TASK INPUTS ▸
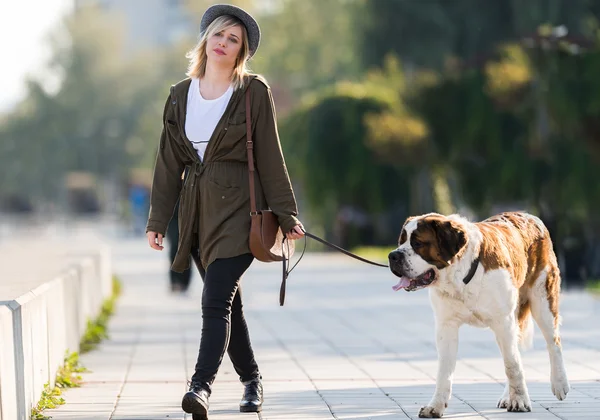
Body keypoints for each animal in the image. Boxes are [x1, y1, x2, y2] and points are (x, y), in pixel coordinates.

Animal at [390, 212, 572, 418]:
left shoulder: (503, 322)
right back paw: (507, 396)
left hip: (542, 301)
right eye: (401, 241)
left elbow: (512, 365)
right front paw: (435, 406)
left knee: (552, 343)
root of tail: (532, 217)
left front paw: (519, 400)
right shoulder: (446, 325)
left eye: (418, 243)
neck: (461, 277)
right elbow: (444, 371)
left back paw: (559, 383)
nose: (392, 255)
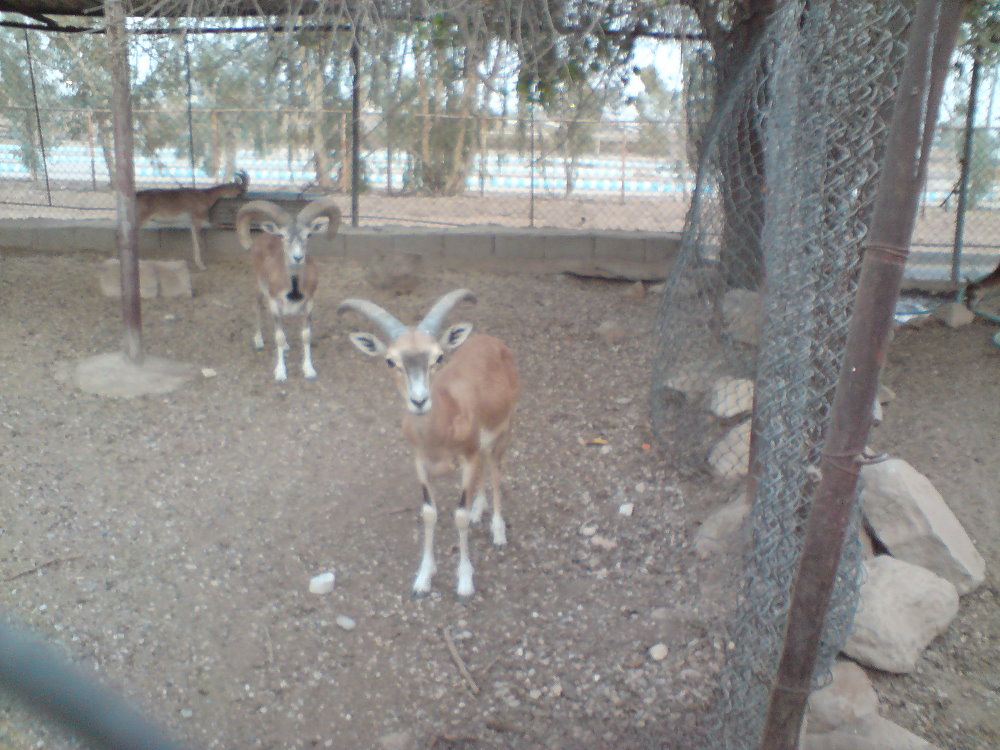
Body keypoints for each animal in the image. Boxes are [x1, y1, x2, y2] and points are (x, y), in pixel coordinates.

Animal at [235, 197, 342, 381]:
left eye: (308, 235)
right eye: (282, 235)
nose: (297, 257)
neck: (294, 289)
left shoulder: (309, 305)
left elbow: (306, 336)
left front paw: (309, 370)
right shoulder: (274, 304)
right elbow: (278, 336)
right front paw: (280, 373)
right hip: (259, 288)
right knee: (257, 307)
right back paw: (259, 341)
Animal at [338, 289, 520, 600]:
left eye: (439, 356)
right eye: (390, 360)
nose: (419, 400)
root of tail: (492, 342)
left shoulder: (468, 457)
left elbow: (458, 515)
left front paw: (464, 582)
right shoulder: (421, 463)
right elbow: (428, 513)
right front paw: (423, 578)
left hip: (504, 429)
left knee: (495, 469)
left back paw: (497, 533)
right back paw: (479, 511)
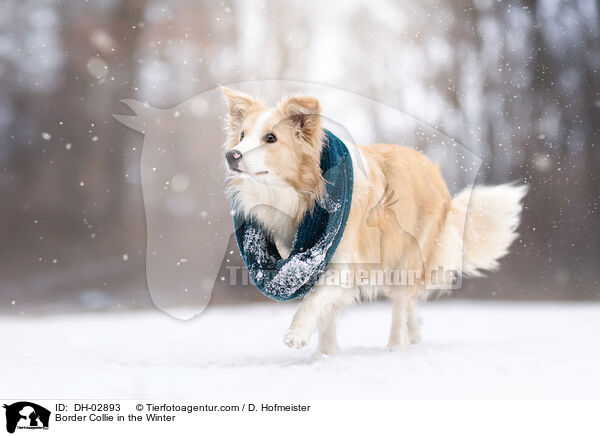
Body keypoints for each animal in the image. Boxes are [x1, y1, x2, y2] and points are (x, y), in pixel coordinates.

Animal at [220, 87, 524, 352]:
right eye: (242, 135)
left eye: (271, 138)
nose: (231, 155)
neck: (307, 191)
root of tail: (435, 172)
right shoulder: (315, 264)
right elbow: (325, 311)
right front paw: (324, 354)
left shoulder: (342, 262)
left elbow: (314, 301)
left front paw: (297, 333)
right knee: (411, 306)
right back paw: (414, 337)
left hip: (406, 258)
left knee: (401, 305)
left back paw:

WHAT IS EXPECTED ▸
Only the records are wanted, copied exactly, with the pictures dropped.

RESPONSE FOR THIS EXERCISE ▸
Body keypoints for each animal in the image. Boxes are [x1, y1, x2, y2] and points are (x, y), in pixel coordinates.

Animal at [390, 212, 572, 418]:
left shoulder: (503, 322)
right back paw: (507, 396)
left hip: (542, 301)
right eye: (401, 241)
left elbow: (512, 365)
right front paw: (435, 406)
left knee: (552, 343)
root of tail: (532, 217)
left front paw: (519, 400)
right shoulder: (446, 325)
left eye: (418, 243)
neck: (461, 277)
right elbow: (444, 371)
left back paw: (559, 383)
nose: (392, 255)
Body keypoints for each animal in the image. Boxes are [x1, y1, x2, y2] and points are (x, y), in pixel coordinates.

Animal at [235, 197, 342, 381]:
left eye: (308, 235)
right eye: (282, 235)
nose: (297, 257)
neck: (294, 289)
left shoulder: (309, 305)
left elbow: (306, 336)
left front paw: (309, 370)
right shoulder: (274, 304)
right elbow: (278, 336)
right front paw: (280, 373)
right hip: (259, 288)
right knee: (257, 307)
right back paw: (259, 341)
Animal at [338, 289, 520, 600]:
left eye: (439, 356)
right eye: (390, 360)
nose: (419, 400)
root of tail: (492, 342)
left shoulder: (468, 457)
left elbow: (458, 515)
left front paw: (464, 582)
right shoulder: (421, 463)
right elbow: (428, 513)
right front paw: (423, 578)
left hip: (504, 429)
left knee: (495, 469)
left back paw: (497, 533)
right back paw: (479, 511)
Body keypoints for each animal in the image. Boxes are [x1, y1, x2, y2] and points are (x, y), in pixel coordinates.

Animal at [220, 87, 524, 352]:
right eye: (242, 135)
left eye: (271, 138)
nose: (231, 155)
neck: (307, 191)
root of tail: (435, 172)
right shoulder: (315, 264)
right elbow: (325, 311)
right front paw: (324, 354)
left shoulder: (342, 262)
left elbow: (314, 301)
left front paw: (297, 333)
right knee: (411, 306)
right back paw: (414, 337)
left hip: (406, 258)
left knee: (401, 305)
left back paw:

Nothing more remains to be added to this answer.